■ **Input**
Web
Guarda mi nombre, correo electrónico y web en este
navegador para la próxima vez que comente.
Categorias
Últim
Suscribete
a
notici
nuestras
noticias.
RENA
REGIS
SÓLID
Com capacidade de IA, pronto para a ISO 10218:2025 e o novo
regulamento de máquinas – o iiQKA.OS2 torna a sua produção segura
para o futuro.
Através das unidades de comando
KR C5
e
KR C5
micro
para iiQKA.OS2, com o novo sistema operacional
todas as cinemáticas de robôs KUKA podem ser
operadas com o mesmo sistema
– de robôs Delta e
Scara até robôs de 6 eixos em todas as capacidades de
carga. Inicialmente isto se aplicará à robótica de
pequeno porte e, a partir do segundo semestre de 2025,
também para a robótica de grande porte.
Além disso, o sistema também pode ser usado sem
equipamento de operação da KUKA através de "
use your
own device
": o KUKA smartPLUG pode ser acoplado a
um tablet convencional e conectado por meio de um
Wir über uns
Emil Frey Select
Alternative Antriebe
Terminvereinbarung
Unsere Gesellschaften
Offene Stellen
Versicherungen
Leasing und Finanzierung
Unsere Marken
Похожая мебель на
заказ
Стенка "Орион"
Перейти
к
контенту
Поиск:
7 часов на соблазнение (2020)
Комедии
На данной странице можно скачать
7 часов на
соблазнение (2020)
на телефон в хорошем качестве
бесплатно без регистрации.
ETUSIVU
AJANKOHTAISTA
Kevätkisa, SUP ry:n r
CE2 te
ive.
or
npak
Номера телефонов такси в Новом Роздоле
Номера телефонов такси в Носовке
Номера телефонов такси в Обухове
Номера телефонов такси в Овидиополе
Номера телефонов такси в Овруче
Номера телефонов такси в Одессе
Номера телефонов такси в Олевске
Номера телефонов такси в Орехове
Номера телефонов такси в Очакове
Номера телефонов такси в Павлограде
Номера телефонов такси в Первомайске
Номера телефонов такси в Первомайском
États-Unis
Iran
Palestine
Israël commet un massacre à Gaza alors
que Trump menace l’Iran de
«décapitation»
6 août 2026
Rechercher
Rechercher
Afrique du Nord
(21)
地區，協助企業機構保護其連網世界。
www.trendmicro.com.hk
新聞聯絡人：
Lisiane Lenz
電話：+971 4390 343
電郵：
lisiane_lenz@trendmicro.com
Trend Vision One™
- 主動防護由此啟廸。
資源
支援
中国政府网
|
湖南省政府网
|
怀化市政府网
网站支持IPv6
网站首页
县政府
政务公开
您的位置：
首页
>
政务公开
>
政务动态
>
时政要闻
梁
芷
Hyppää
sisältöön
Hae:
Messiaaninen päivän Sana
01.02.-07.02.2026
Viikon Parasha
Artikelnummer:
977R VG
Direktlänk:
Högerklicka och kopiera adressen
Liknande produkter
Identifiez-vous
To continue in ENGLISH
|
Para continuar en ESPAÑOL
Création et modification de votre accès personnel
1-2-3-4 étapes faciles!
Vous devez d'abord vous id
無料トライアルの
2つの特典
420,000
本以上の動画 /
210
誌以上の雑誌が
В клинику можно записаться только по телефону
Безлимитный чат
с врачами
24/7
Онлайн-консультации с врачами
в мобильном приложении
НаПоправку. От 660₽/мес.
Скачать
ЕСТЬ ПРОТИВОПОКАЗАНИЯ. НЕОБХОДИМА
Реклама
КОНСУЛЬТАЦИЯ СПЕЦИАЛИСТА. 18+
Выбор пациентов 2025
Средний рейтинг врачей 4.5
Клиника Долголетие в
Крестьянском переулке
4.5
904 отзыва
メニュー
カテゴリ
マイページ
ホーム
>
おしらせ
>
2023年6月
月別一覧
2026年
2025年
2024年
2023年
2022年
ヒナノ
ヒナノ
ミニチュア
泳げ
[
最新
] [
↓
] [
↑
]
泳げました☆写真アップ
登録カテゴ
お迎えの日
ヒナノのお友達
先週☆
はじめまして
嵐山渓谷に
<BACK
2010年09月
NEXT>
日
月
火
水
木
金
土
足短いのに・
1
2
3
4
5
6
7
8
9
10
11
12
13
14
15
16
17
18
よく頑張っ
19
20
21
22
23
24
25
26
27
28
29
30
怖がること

■ **Assigned task**
Put the lines above into a numbered list, leaving out any blank ones.

■ **Task result**
1. Web
2. Guarda mi nombre, correo electrónico y web en este
3. navegador para la próxima vez que comente.
4. Categorias
5. Últim
6. Suscribete
7. a
8. notici
9. nuestras
10. noticias.
11. RENA
12. REGIS
13. SÓLID
14. Com capacidade de IA, pronto para a ISO 10218:2025 e o novo
15. regulamento de máquinas – o iiQKA.OS2 torna a sua produção segura
16. para o futuro.
17. Através das unidades de comando
18. KR C5
19. e
20. KR C5
21. micro
22. para iiQKA.OS2, com o novo sistema operacional
23. todas as cinemáticas de robôs KUKA podem ser
24. operadas com o mesmo sistema
25. – de robôs Delta e
26. Scara até robôs de 6 eixos em todas as capacidades de
27. carga. Inicialmente isto se aplicará à robótica de
28. pequeno porte e, a partir do segundo semestre de 2025,
29. também para a robótica de grande porte.
30. Além disso, o sistema também pode ser usado sem
31. equipamento de operação da KUKA através de "
32. use your
33. own device
34. ": o KUKA smartPLUG pode ser acoplado a
35. um tablet convencional e conectado por meio de um
36. Wir über uns
37. Emil Frey Select
38. Alternative Antriebe
39. Terminvereinbarung
40. Unsere Gesellschaften
41. Offene Stellen
42. Versicherungen
43. Leasing und Finanzierung
44. Unsere Marken
45. Похожая мебель на
46. заказ
47. Стенка "Орион"
48. Перейти
49. к
50. контенту
51. Поиск:
52. 7 часов на соблазнение (2020)
53. Комедии
54. На данной странице можно скачать
55. 7 часов на
56. соблазнение (2020)
57. на телефон в хорошем качестве
58. бесплатно без регистрации.
59. ETUSIVU
60. AJANKOHTAISTA
61. Kevätkisa, SUP ry:n r
62. CE2 te
63. ive.
64. or
65. npak
66. Номера телефонов такси в Новом Роздоле
67. Номера телефонов такси в Носовке
68. Номера телефонов такси в Обухове
69. Номера телефонов такси в Овидиополе
70. Номера телефонов такси в Овруче
71. Номера телефонов такси в Одессе
72. Номера телефонов такси в Олевске
73. Номера телефонов такси в Орехове
74. Номера телефонов такси в Очакове
75. Номера телефонов такси в Павлограде
76. Номера телефонов такси в Первомайске
77. Номера телефонов такси в Первомайском
78. États-Unis
79. Iran
80. Palestine
81. Israël commet un massacre à Gaza alors
82. que Trump menace l’Iran de
83. «décapitation»
84. 6 août 2026
85. Rechercher
86. Rechercher
87. Afrique du Nord
88. (21)
89. 地區，協助企業機構保護其連網世界。
90. www.trendmicro.com.hk
91. 新聞聯絡人：
92. Lisiane Lenz
93. 電話：+971 4390 343
94. 電郵：
95. lisiane_lenz@trendmicro.com
96. Trend Vision One™
97. - 主動防護由此啟廸。
98. 資源
99. 支援
100. 中国政府网
101. |
102. 湖南省政府网
103. |
104. 怀化市政府网
105. 网站支持IPv6
106. 网站首页
107. 县政府
108. 政务公开
109. 您的位置：
110. 首页
111. >
112. 政务公开
113. >
114. 政务动态
115. >
116. 时政要闻
117. 梁
118. 芷
119. Hyppää
120. sisältöön
121. Hae:
122. Messiaaninen päivän Sana
123. 01.02.-07.02.2026
124. Viikon Parasha
125. Artikelnummer:
126. 977R VG
127. Direktlänk:
128. Högerklicka och kopiera adressen
129. Liknande produkter
130. Identifiez-vous
131. To continue in ENGLISH
132. |
133. Para continuar en ESPAÑOL
134. Création et modification de votre accès personnel
135. 1-2-3-4 étapes faciles!
136. Vous devez d'abord vous id
137. 無料トライアルの
138. 2つの特典
139. 420,000
140. 本以上の動画 /
141. 210
142. 誌以上の雑誌が
143. В клинику можно записаться только по телефону
144. Безлимитный чат
145. с врачами
146. 24/7
147. Онлайн-консультации с врачами
148. в мобильном приложении
149. НаПоправку. От 660₽/мес.
150. Скачать
151. ЕСТЬ ПРОТИВОПОКАЗАНИЯ. НЕОБХОДИМА
152. Реклама
153. КОНСУЛЬТАЦИЯ СПЕЦИАЛИСТА. 18+
154. Выбор пациентов 2025
155. Средний рейтинг врачей 4.5
156. Клиника Долголетие в
157. Крестьянском переулке
158. 4.5
159. 904 отзыва
160. メニュー
161. カテゴリ
162. マイページ
163. ホーム
164. >
165. おしらせ
166. >
167. 2023年6月
168. 月別一覧
169. 2026年
170. 2025年
171. 2024年
172. 2023年
173. 2022年
174. ヒナノ
175. ヒナノ
176. ミニチュア
177. 泳げ
178. [
179. 最新
180. ] [
181. ↓
182. ] [
183. ↑
184. ]
185. 泳げました☆写真アップ
186. 登録カテゴ
187. お迎えの日
188. ヒナノのお友達
189. 先週☆
190. はじめまして
191. 嵐山渓谷に
192. <BACK
193. 2010年09月
194. NEXT>
195. 日
196. 月
197. 火
198. 水
199. 木
200. 金
201. 土
202. 足短いのに・
203. 1
204. 2
205. 3
206. 4
207. 5
208. 6
209. 7
210. 8
211. 9
212. 10
213. 11
214. 12
215. 13
216. 14
217. 15
218. 16
219. 17
220. 18
221. よく頑張っ
222. 19
223. 20
224. 21
225. 22
226. 23
227. 24
228. 25
229. 26
230. 27
231. 28
232. 29
233. 30
234. 怖がること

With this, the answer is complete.